TWO more patients were yesterday referred to Thorngrove Hospital for further assessment after they developed suspected cholera symptoms.
This brings to five, possible cases of cholera in the city after three people were on Friday quarantined at the infectious diseases facility after they developed symptoms of water borne disease. The two, who were referred yesterday, were initially admitted at United Bulawayo Hospitals. UBH chief executive Mrs Nonhlanhla Ndlovu last night said they have referred the patients for assessment.
“The patients were screened and sent there for further assessments,” she said.
However, Mpilo Central Hospital clinical director Mr Solwayo Ngwenya said there have not referred any suspected cases of cholera.
“As of now we have no referrals or cases sent to the infectious disease hospital. What we encourage is that residents remain extremely vigilant during this period as cholera is a very rapidly spreading disease. The moment one starts passing rice water stools then they must get treatment because cholera dehydrates a person very fast,” he said.
Mr Ngwenya said residents must not wait for a second bout of diarrhoea to attack them for them to go to a health institution saying they risk dying of dehydration. He encouraged increased personal hygiene and said people must not buy cooked foods from vendors as there is a high chance of contamination during this time.
The Bulawayo City Council said they will only confirm today whether the three patients who were quarantined on Friday were suffering from cholera or typhoid. In a statement, the local authority’s senior public relations officer, Mrs Nesisa Mpofu said the tests would help confirm if the cases were cholera, typhoid or none of the two.
“We are awaiting the results as the tests take about 48 hours or so, in the meantime we however, call on residents to maintain high levels off hygiene,” said Mrs Mpofu.
She said council was now increasing public awareness as efforts to prevent the spread disease in the city.
“Residents are requested to ensure that they practice the highest levels of hygiene by drinking water from the tap, washing their hands with soap after visiting the toilet, washing fruits and vegetables under running clean water and practicing good toilet hygiene and avoid shaking hands at large gatherings.

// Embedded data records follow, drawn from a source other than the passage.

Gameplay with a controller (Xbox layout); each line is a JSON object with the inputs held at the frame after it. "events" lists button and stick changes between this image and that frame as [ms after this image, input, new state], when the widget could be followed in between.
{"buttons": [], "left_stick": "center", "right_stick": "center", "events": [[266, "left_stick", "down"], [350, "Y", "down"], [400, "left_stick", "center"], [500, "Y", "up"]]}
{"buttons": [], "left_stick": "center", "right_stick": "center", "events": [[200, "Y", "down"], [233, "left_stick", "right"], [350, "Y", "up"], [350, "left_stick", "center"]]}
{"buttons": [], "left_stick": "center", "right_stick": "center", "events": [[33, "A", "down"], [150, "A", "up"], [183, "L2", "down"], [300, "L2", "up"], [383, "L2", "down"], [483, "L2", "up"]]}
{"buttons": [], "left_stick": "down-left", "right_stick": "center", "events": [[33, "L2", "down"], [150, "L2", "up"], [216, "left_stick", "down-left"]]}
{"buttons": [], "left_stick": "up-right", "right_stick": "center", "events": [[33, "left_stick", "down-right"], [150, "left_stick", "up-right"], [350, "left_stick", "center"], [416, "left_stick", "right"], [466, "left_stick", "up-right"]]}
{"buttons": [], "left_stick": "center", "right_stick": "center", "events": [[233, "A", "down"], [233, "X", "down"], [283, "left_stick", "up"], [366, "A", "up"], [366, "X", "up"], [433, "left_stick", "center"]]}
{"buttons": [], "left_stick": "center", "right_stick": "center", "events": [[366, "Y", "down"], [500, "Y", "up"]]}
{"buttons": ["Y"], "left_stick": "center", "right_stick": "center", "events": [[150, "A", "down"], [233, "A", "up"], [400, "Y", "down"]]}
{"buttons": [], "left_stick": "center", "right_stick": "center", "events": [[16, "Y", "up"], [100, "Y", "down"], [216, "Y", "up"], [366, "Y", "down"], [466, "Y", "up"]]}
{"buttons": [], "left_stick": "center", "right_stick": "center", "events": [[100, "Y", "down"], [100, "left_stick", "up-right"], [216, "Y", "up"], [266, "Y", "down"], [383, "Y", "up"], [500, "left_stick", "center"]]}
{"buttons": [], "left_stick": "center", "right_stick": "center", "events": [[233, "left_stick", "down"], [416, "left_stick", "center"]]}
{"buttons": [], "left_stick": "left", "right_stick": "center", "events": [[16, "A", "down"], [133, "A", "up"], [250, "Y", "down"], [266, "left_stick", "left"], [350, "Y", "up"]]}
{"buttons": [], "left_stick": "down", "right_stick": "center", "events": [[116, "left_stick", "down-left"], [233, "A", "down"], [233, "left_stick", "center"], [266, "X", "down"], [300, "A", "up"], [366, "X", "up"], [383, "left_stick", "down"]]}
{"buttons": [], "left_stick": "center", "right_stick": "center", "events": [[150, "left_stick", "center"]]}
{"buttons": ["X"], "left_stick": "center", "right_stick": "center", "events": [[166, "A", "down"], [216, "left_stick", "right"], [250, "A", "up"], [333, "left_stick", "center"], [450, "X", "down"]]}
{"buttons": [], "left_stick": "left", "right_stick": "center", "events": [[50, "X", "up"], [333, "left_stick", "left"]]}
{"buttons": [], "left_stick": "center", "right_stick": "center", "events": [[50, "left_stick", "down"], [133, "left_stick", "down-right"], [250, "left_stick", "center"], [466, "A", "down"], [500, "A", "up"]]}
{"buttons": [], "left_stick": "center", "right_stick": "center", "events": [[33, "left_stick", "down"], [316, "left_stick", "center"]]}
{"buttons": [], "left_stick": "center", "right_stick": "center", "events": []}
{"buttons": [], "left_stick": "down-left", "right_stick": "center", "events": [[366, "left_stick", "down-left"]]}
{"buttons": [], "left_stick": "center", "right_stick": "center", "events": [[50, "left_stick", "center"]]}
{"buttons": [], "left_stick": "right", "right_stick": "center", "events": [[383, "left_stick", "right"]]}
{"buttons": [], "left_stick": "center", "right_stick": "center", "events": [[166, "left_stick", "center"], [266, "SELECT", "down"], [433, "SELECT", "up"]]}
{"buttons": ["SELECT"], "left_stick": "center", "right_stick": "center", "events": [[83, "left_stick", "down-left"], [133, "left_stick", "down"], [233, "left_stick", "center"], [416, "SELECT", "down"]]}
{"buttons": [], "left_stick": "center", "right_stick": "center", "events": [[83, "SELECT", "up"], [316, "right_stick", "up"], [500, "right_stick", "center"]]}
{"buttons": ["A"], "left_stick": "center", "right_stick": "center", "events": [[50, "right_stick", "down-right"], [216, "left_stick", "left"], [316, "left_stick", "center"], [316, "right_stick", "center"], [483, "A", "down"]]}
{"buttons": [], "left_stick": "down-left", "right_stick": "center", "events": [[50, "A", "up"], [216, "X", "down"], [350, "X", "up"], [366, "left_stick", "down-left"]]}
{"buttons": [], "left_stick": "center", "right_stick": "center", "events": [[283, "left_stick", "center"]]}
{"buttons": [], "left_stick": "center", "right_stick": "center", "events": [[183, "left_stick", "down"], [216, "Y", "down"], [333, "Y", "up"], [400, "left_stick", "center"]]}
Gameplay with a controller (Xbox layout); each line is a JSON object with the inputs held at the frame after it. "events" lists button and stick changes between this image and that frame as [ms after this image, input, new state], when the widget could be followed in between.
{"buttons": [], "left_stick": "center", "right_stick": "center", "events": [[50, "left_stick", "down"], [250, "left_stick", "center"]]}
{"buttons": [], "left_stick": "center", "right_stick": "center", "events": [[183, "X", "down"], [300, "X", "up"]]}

It should be noted that some patients may have both typhoid and cholera therefore it is important to read about signs and symptoms of both diseases.
Thorngrove Hospital is ready to admit cholera cases suspected or confirmed,” said Mrs Mpofu.
Bulawayo was relatively unscathed by the cholera epidemic that swept the country in 2008-9 mainly due to its disaster preparedness programmes and tough enforcement of environmental and health bye-laws. Meanwhile, officials in Midlands have said they have managed to contain cholera after successfully treating and discharging 10 patients in Gokwe North who contracted the water-borne disease.
All the 10 cases were linked to Harare.
Midlands Provincial Medical Director Dr Simon Nyadundu said all the 10 cases have been attended to and patients were treated and discharged. Dr Nyadundu said there were 10 suspected cases of cholera reported in Gokwe North which after people in the area interacted people who were coming from Harare.
“We have attended to all the 10 cholera cases that were reported in the province. The patients have been treated and discharged. We managed to contain it and responded rapidly.
“Six cases were reported in Gokwe Gumunyu on Sunday while two others were reported in Gokwe Siamuchembu on Monday.
On Tuesday we had two more. All these cases are linked to Harare. The first four cases recorded over the weekend were of people who had travelled to Harare. The two cases at Siamuchembu we admitted a woman and her child at Mutora Hospital in Nembudziya. The two came from a function in Sanyati area where they met with family members who had come from Harare. All patients have however improved now on oral fluids and we managed to treat and discharge them,” he said.
Dr Nyadundu said the Ministry of Health and Child Care had already set a cholera treatment camp in Gokwe North at Mutora Hospital as part of its interventions. He said the province was now on high cholera alert. Dr Nyadundu said Midlands remained at high risk by virtue of being central geographically.
“Our situation is still under control and we have set up treatment and isolation camps in Gokwe North. We want to urge people experiencing diarrhoea or suffering from any abdominal disorder to seek medical treatment quickly,” he said.